Not on your life. Everybody needs a summer “fix” this time of the year.
I appreciate winter’s beauty as much as the most enthusiastic ice fishing aficionado, but tonight I’m seeing patches of yelloworange nasturtiums and lacy green carrot tops—on an online seed catalog that fills my computer screen.
Right now I’m looking, but soon my fingers will be tapping the keyboard ordering next summer’s garden.
My favorite catalog is from Seed Saver’s Exchange, an organization that saves and shares heirloom seeds, and I like that, so for the past few years I have been ordering its products. Call me old fashioned but I feel better throwing non-genetically modified seeds into my garden dirt.
Seed Savers Exchange began in 1975 with morning glory and pink tomato seeds given to its founders by their grandfather whose parents brought them from Bavaria to Iowa in the 1870s. Currently this organization operates from an 800-acre farm near Decorah, Iowa, and the variety of their seeds is fascinating.
According to the criteria on this website (and I’ve checked out a few others) I have a collection of at least one heirloom seed—bachelor buttons given to me by my two favorite aunts in the late 1970s. I can’t authenticate that they were passed down from my grandmother, but my aunts weren’t prone to wasting money and always harvested the seeds from their garden, so I think I have a pretty good case.

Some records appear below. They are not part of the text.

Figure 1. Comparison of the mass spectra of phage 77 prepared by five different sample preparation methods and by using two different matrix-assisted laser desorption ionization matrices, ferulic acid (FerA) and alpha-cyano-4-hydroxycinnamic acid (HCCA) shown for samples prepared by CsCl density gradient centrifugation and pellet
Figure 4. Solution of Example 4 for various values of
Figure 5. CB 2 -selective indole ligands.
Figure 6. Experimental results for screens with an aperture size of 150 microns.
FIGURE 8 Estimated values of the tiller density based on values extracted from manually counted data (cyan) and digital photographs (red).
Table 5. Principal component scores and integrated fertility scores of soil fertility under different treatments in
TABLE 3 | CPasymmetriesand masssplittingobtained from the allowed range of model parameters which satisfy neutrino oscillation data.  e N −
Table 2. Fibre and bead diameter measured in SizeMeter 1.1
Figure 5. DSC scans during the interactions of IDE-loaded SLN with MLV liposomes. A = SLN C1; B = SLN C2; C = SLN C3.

The problem is that my supply is very small. These hearty blue blooms reseeded abundantly for several years but began a slow and unnoticed decline. It wasn’t until last September that I detected only a few lingering plants huddled against the garden corner. Grabbing a tissue from my pocket I knocked the few remaining seeds on its surface, carefully folded the tissue and placed it in my pocket.
Feeling like I had almost squandered buried treasure, I wrapped tape around the precious packet and stored it with my garden supplies where it waits for me to unwrap and plant next summer. My fingers are crossed. If the seeds don’t make it, Seed Savers’ Exchange sells heirloom “Blue Boy” bachelor buttons, but it won’t be the same.
My other contribution to an heirloom seed collection is a little more “iffy”—pink poppy seeds. Back in the 1970s, these lovely flowers grew at my mother-in-law’s doorstep. She claimed they came from the tops of poppy seed buns, and since they were beautiful, I planted them around my house.
They grew lavishly. People asked me for seeds and soon the pink poppies filled many a Cook County garden. Unfortunately, they eventually also died out and weren’t revived again until I mentioned them in a 2004 column. Carolyn Larsen read the column and recognized the same flowers growing her yard. She resupplied me with seeds and I now have a Ziploc filled with them.
The promise of summer and gardens, and especially the idea of my tiny “heirloom” seed collection, fill my imagination as I look through the garden catalog, and I make a resolution to write a follow-up column next August.
Will the bachelor button seeds survive, and how will the pink poppies fare?